# Reel too free on clicker



## andybear (Jan 15, 2006)

Hi all,

When I'm trolling large lures, I like to have my reel set to clicker, so that if I have any hits, the line can pay out, let the fish run free, until I am ready to throw the catch, and have the drag punch home the hook, when the rod is in both hands. When using the larger lures, and Im sure that if I had a live bait on, there would be almost constant pay out of line, unless I paddle really slow. I have been thinking about using one of my leashes, connected to a bulldog clip to the line, to restrain the line a bit more, and pop off when the fish hits. 
Does anyone else have any thoughts on this one, or should I always leave the reel engaged, with soft drag, and thump my thumb on the spool to hook the fish. I must admit, that when I am using an egg beater, the drag is already fairly firm, and the fish tend to self hook.
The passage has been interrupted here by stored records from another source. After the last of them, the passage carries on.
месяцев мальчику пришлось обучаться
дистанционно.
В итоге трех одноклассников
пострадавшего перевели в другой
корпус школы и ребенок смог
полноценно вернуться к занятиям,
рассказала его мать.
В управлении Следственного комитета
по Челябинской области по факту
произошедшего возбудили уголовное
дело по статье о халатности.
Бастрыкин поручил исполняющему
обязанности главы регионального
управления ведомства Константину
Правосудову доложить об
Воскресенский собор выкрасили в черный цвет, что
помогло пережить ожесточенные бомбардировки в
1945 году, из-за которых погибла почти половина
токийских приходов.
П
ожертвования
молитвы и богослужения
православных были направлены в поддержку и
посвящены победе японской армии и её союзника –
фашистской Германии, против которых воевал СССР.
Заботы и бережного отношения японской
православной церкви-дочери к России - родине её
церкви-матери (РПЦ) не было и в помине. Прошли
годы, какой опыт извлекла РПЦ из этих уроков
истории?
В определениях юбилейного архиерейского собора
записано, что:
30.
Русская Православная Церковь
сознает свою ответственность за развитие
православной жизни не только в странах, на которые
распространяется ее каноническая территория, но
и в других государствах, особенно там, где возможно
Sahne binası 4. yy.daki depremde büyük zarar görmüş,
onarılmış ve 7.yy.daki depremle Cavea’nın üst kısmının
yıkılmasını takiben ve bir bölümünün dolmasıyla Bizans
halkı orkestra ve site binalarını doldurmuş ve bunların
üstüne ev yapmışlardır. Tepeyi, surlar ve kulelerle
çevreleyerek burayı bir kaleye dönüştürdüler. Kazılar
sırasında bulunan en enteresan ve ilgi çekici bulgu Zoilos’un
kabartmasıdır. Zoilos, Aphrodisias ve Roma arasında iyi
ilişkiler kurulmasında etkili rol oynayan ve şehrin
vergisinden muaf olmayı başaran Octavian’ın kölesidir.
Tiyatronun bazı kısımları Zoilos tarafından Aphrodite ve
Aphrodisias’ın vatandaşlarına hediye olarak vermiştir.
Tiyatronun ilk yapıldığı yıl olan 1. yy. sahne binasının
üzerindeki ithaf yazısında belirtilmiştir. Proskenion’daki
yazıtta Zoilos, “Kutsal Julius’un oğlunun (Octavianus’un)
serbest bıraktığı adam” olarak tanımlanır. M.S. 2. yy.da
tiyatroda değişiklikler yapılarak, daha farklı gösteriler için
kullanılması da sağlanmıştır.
Cheers all, Andybear :lol:


----------



## Dodge (Oct 12, 2005)

andybear said:


> I have been thinking about using one of my leashes, connected to a bulldog clip to the line, to restrain the line a bit more, and pop off when the fish hits.


Andy we used to just make our own clips and they were simple and worked OK.

Two pieces of wood about the size of a clothes peg, a piece of match or a cutoff nail across as a pivot point, and the lot wound with a postal red rubber band, the more winds or less to adjust the clamping pressure on the line.

From one end both of the pieces were drilled and had a cord to the boat, and when we put the line in to clamp we put a piece of toilet paper around the line to protect it from our clip jaws.

In those days only clips available were fancy outrigger clips, and these basic ones do the job as good


----------



## andybear (Jan 15, 2006)

Hi Richo,

Thanks for that. I think I might rig a bulldog clip, and pad it so that it does not do the line any harm. Ive got some around the place somewhere.

Cheers and good fishin' Andybear :lol:


----------



## sunshiner (Feb 22, 2006)

Hi Andy

Just using the clicker only as a line pay-out restraint will probably end up in your getting a huge bird's nest one of these days when you get hit by a fast running tuna or mackerel. I'd strongly recommend that you troll with the reel in gear and the clicker engaged. If you wish, you can back off the drag a little, and crank it up after you pick up the rod, at which tine you also disengage the clicker. The drag also helps to set the hooks so I usually troll with my drag pretty much at the highest setting for the line b/s.


----------



## andybear (Jan 15, 2006)

Hi Sunshiner.

Thanks for your advice, I might try the clip, on my lighter rig, and in gear on my heavier rig...... must really make sure the leashes are on though! I have not lost a rod or reel fishing so far...... *I wasn't supposed to say that was I?* 

Cheers all Andybear :lol:


----------